Le ministre a avancé que 2600 dealers sévissaient dans le milieu carcéral et il a évoqué le nouvel article 47 du projet de loi sur les stupéfiants qui prévoit les peines maximales et les plus sévères lorsque la transmission des stupéfiants se fait dans des lieux publics tels que les cafés, les mosquées, les hôtels, les bars, les restaurants et les prisons. Il a recensé les taux de surpeuplement des prisons tunisiennes et a soulevé la question des conditions désastreuses de détention.
Comme début de réforme, le conseiller du ministre de la Justice, Kamel Eddine Ben Hsan qui avait indiqué que les détenus tunisiens ne disposaient que de 1.6 mètre carré d'espace personnel dans leur cellule collective, a annoncé que les prisons allaient être agrandies et qu'une autre, spécifiquement réservée aux terroristes, sera construite.

En 2013, les défaillances du système judiciaire et pénitentiaire depuis Habib Bourguiba avaient déjà étaient pointées du doigt dans le livre pamphlet « Le syndrome de Séliana » rédigé par 4 Tunisiens : Samy Ghorbal, Héla Ammar, Hayet Ouertani et Olfa Riahi.
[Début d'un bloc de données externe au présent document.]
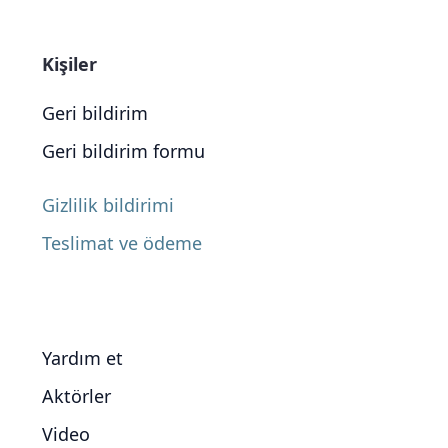
Kişiler
Geri bildirim
Geri bildirim formu
Gizlilik bildirimi
Teslimat ve ödeme
Yardım et
Aktörler
Video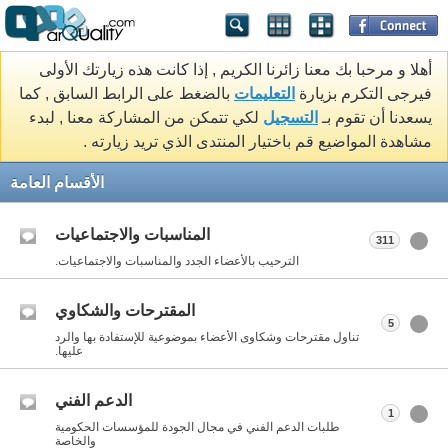
أهلا و مرحبا بك معنا زائرنا الكريم , إذا كانت هذه زيارتك الأولى
فيرجى التكرم بزيارة
التعليمات
بالضغط على الرابط السابق , كما
يسعدنا أن تقوم بـ
التسجيل
لكي تتمكن من المشاركة معنا , لبدء
مشاهدة المواضيع قم باختيار المنتدى الذي تريد زيارته .
الأقسام العامة
المناسبات والاجتماعيات
311
الترحيب بالأعضاء الجدد والمناسبات والاجتماعيات.
المقترحات والشكاوي
5
تناول مقترحات وشكاوى الأعضاء بموضوعية للإستفادة بها والرد
عليها.
الدعم الفني
1
طلبات الدعم الفني في مجال الجودة للمؤسسات الحكومية
والخاصة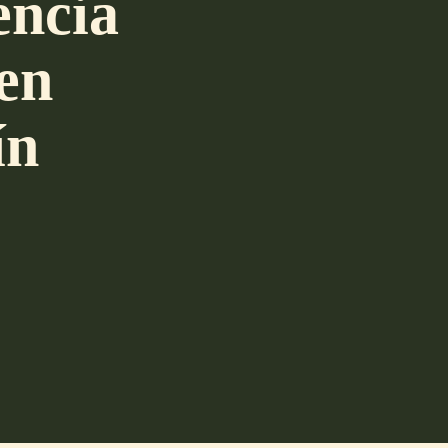
encia
en
ín
R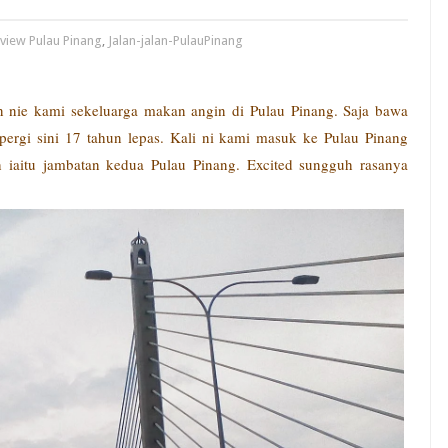
eview Pulau Pinang
,
Jalan-jalan-PulauPinang
 nie kami sekeluarga makan angin di Pulau Pinang. Saja bawa
pergi sini 17 tahun lepas. Kali ni kami masuk ke Pulau Pinang
iaitu jambatan kedua Pulau Pinang. Excited sungguh rasanya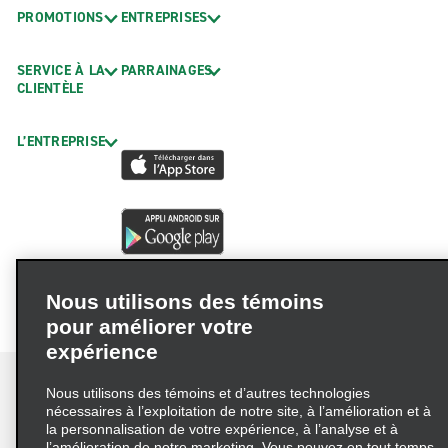
PROMOTIONS
ENTREPRISES
SERVICE À LA
PARRAINAGES
CLIENTÈLE
L’ENTREPRISE
Nous utilisons des témoins
pour améliorer votre
expérience
Nous utilisons des témoins et d’autres technologies
nécessaires à l’exploitation de notre site, à l’amélioration et à
la personnalisation de votre expérience, à l’analyse et à
Conditions d’utilisation
Politique de confidentialité
l’amélioration de notre marketing. Vous pouvez en tout temps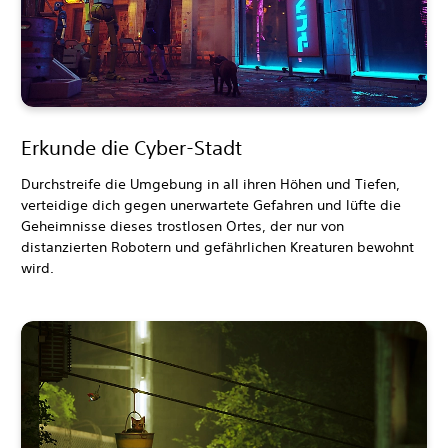
Erkunde die Cyber-Stadt
Durchstreife die Umgebung in all ihren Höhen und Tiefen,
verteidige dich gegen unerwartete Gefahren und lüfte die
Geheimnisse dieses trostlosen Ortes, der nur von
distanzierten Robotern und gefährlichen Kreaturen bewohnt
wird.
Une enquête inédite sur l'enfer du couloir de la mort et sur les conditions de détention inhumaines dans les prisons de la Monarguia, de la Manouba, de Sfax et du Sers dans le gouvernorat du Kef avait mis en relief les distorsions régionales et sociales qui sévissent dans nos prisons.
L'état des prisons tunisiennes est à, lui seul, une sanction pénale et en matière de réinsertion des prisonniers, il n'existe aujourd'hui aucune stratégie nationale claire. Aucune structure d'accueil ni dispositif d'accompagnement ne ciblent les prisonniers qui ont purgé leur peine. Dans un contexte de terrorisme dévastateur, nos prisons sont loin d'être l'instrument de sauvegarde de la société, elles sont au contraire le lieu de l'apprentissage du crime. Si le repentir se conçoit, c'est hors des murs de la prison qu'il sera rendu possible par des programmes de déradicalisation et de désendoctrinement des détenus. Défendre la dignité des détenus permettra peut-être de lutter plus efficacement contre le terrorisme qui a son terreau dans les prisons. La justice tunisienne est au bord de l'embolie et un modèle reste à inventer, notamment avec le retour des terroristes des foyers de tension.